Les thèses Sur le concept d’histoire sont le dernier texte auquel a travaillé Walter Benjamin avant sa disparition prématurée en septembre 1940. Bien qu’il n’ait pas été publié du vivant de son auteur — et tout indique que Benjamin était loin de le considérer comme achevé —, ce texte est aujourd’hui communément considéré comme son « testament », à tout le moins comme la quintessence d’une pensée de l’histoire que Benjamin a mûrie pendant plus de deux décennies.
L’édition établie par Gérard Raulet renouvelle profondément la façon dont le texte est présenté au lecteur : à la différence de toutes les publications antérieures, cette nouvelle édition ne donne pas une seule et unique version de référence de Sur le concept d’histoire. Elle présente au contraire, outre le tapuscrit ayant servi de base à la version parue en 1942 et la version française établie par Benjamin lui-même, quatre versions supplémentaires publiées chacune dans son intégralité, à commencer par le manuscrit offert à Hannah Arendt par Benjamin lui-même, ainsi que son « Exemplaire de travail ».
Les variations entre ces différentes versions permettent de suivre pas à pas les différentes phases de la rédaction, les hésitations de l’auteur, ou à l’inverse l’affermissement de sa réflexion. Sur le concept d’histoire est ainsi rendu à son statut de work in progress, sans pour autant rien perdre de sa force. Au contraire, la publication sur le même plan des différentes versions invite à multiplier les lectures, et cette nouvelle édition donnera certainement matière à de nouvelles interprétations.

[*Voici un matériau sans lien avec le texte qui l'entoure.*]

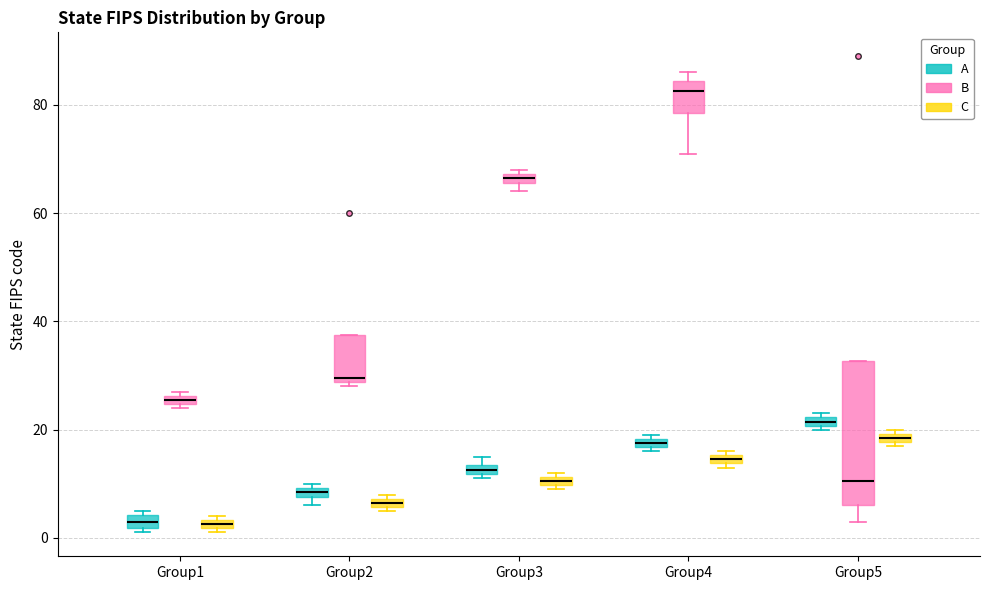

Which box is the tallest, from its lower edge to its upper edge?

Group5 (B)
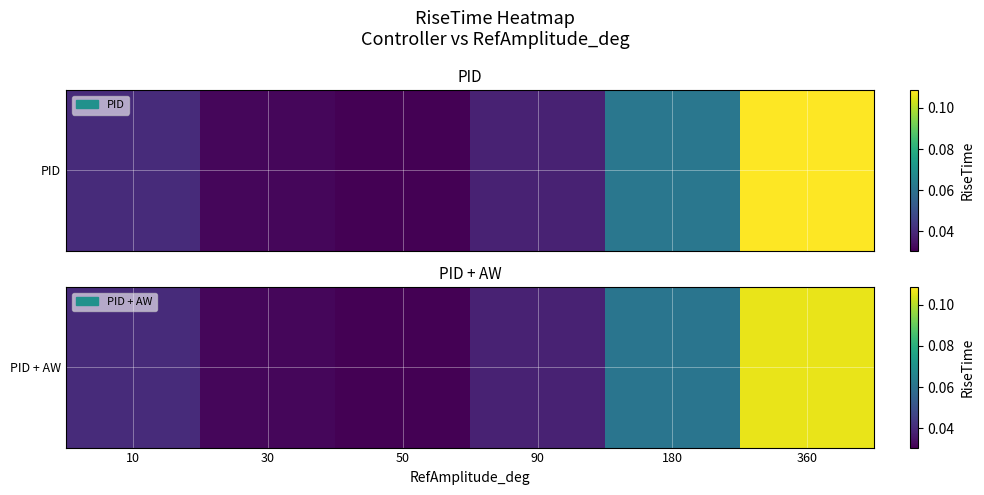

Reading left to right, list all the values displayed in this chart.

10=0.0	30=0.0	50=0.0	90=0.0	180=0.1	360=0.1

Aux différentes versions des Thèses l’édition ajoute les fragments et brouillons préparatoires, dont certains sont publiés pour la première fois. Gérard Raulet retrace dans le détail la genèse et le destin de ces différents textes, au cours de leur rédaction et au fil de leurs publications successives. L’édition fournit enfin un ensemble très riche de « Documents » qui éclairent les tensions suscitées par ce texte qui n’a cessé de diviser et d’opposer les amis de Benjamin, qu’il s’agisse d’Adorno et Horkheimer, de Scholem ou encore de Hannah Arendt.